3.2. Of the Quality called Ariyan

Controverted Point: (a) That the power of a Tathāgata, e.g., in discerning as it really is the causal occasion of anything, and its contradictory, is Ariyan.

Theravādin: If it be so, you should also affirm of that power that it is the (Ariyan) Path, or other Ariyan doctrine, such as Fruit, Nibbāna, one of the Four Paths to Arahantship, or of the Four Fruits thereof, one of the Applications in Mindfulness, Supreme Efforts, Steps to Potency, Controlling Powers, Forces, or Factors of Enlightenment. But you do not agree to this.

Or is the concept of Emptiness the object of that power? If you deny, you cannot affirm your proposition. If you assent, then you must affirm that one who is attending to the exercise of this power attends also to Emptiness. If you deny, you cannot affirm that Emptiness is the object of the power in your proposition. If you assent, then you are claiming a combination of two (mental) contacts, two consciousnesses—which of course you deny.

**Work instructions:**
(a) Swap "Afrekenen" for "Betalen" in the rows, starting with the first row and going on through the line with "người kém may", and write out those lines again with everything else unchanged.
(b) Pick up the passage on whether a Tathāgata's power is Ariyan at its last sentence and continue it.

**Data for this exercise:**

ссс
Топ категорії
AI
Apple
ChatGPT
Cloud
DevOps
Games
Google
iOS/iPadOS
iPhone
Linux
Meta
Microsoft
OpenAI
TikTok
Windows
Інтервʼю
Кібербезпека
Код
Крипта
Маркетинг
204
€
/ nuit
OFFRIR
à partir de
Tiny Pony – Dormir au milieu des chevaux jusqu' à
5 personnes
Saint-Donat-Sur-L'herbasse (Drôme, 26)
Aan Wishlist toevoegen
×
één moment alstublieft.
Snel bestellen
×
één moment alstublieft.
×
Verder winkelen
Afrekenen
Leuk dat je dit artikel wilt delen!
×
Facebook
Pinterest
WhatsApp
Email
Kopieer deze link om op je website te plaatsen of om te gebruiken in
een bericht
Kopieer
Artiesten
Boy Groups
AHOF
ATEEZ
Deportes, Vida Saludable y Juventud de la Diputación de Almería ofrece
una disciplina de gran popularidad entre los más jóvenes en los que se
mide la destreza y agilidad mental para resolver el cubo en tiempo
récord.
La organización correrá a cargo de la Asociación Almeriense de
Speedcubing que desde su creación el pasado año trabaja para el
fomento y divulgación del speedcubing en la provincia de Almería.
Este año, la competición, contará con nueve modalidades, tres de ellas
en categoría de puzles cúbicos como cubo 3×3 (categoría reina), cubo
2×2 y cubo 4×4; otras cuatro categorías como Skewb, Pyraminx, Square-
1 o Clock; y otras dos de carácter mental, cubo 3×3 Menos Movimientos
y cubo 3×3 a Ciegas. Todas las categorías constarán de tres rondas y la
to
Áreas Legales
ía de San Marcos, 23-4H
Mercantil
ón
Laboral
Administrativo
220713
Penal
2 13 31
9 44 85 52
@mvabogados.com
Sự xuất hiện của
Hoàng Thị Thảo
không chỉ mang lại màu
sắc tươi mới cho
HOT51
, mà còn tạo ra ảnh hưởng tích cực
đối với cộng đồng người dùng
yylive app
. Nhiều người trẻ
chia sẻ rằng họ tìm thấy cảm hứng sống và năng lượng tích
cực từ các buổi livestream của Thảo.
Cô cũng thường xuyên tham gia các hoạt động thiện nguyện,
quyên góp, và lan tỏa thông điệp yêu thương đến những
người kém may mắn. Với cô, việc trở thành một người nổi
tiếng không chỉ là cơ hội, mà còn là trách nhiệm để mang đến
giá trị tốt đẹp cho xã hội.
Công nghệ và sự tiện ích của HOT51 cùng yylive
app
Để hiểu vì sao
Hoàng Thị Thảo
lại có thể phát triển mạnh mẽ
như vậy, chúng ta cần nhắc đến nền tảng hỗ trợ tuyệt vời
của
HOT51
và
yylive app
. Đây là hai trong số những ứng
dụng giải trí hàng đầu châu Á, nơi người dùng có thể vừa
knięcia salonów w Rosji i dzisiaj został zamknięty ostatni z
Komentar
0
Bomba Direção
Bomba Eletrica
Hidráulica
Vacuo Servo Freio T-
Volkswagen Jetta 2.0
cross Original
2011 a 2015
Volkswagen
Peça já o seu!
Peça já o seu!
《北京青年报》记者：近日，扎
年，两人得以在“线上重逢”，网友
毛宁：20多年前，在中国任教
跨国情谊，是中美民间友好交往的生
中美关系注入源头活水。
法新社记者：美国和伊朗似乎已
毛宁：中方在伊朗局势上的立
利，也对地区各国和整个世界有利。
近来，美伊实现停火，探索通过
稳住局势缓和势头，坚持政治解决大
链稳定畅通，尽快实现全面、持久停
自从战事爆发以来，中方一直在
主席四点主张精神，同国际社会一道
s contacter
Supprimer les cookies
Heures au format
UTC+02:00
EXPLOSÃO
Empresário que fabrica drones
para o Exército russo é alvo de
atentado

**Answers per task:**
(a)
ссс
Топ категорії
AI
Apple
ChatGPT
Cloud
DevOps
Games
Google
iOS/iPadOS
iPhone
Linux
Meta
Microsoft
OpenAI
TikTok
Windows
Інтервʼю
Кібербезпека
Код
Крипта
Маркетинг
204
€
/ nuit
OFFRIR
à partir de
Tiny Pony – Dormir au milieu des chevaux jusqu' à
5 personnes
Saint-Donat-Sur-L'herbasse (Drôme, 26)
Aan Wishlist toevoegen
×
één moment alstublieft.
Snel bestellen
×
één moment alstublieft.
×
Verder winkelen
Betalen
Leuk dat je dit artikel wilt delen!
×
Facebook
Pinterest
WhatsApp
Email
Kopieer deze link om op je website te plaatsen of om te gebruiken in
een bericht
Kopieer
Artiesten
Boy Groups
AHOF
ATEEZ
Deportes, Vida Saludable y Juventud de la Diputación de Almería ofrece
una disciplina de gran popularidad entre los más jóvenes en los que se
mide la destreza y agilidad mental para resolver el cubo en tiempo
récord.
La organización correrá a cargo de la Asociación Almeriense de
Speedcubing que desde su creación el pasado año trabaja para el
fomento y divulgación del speedcubing en la provincia de Almería.
Este año, la competición, contará con nueve modalidades, tres de ellas
en categoría de puzles cúbicos como cubo 3×3 (categoría reina), cubo
2×2 y cubo 4×4; otras cuatro categorías como Skewb, Pyraminx, Square-
1 o Clock; y otras dos de carácter mental, cubo 3×3 Menos Movimientos
y cubo 3×3 a Ciegas. Todas las categorías constarán de tres rondas y la
to
Áreas Legales
ía de San Marcos, 23-4H
Mercantil
ón
Laboral
Administrativo
220713
Penal
2 13 31
9 44 85 52
@mvabogados.com
Sự xuất hiện của
Hoàng Thị Thảo
không chỉ mang lại màu
sắc tươi mới cho
HOT51
, mà còn tạo ra ảnh hưởng tích cực
đối với cộng đồng người dùng
yylive app
. Nhiều người trẻ
chia sẻ rằng họ tìm thấy cảm hứng sống và năng lượng tích
cực từ các buổi livestream của Thảo.
Cô cũng thường xuyên tham gia các hoạt động thiện nguyện,
quyên góp, và lan tỏa thông điệp yêu thương đến những
người kém may mắn. Với cô, việc trở thành một người nổi

(b)
A similar argument holds good for the other two concepts of the “Signless” and the “Desireless”.

Or, to argue conversely, you admit that (1) the Applications in Mindfulness are Ariyan, and have as their object the concepts of “Emptiness,” the “Signless,” and the “Desireless.” But you deny that these are the object of that power of a Tathāgata. Hence that power cannot be classified under things “Ariyan.”

This argument applies also to (2) the Supreme Efforts and (8–6) the Steps to Potency, etc. (PTS CS 3.2.1).

Andhaka: You say then that my proposition is wrong—that it is not Ariyan, and has not as its object Emptiness, the Signless, or the Desireless. Yet you do not deny that the six foregoing doctrines are Ariyan, and also have that Threefold object—why deny the same of that power of which my proposition speaks?

Theravādin: No, why do you maintain that the power of a Tathāgata, in discerning as it really is the decrease and rebirth of beings and its contradictory, is Ariyan, while you are not prepared to class that power with things we call Ariyan—the Path, and so on?

The arguments in PTS CS 3.2.2PTS CS 3.2.6 are then repeated for the Andhaka’s propositions: that the other powers of a Tathāgata discerning the decease and rebirth of beings as they really are, etc., are Ariyan.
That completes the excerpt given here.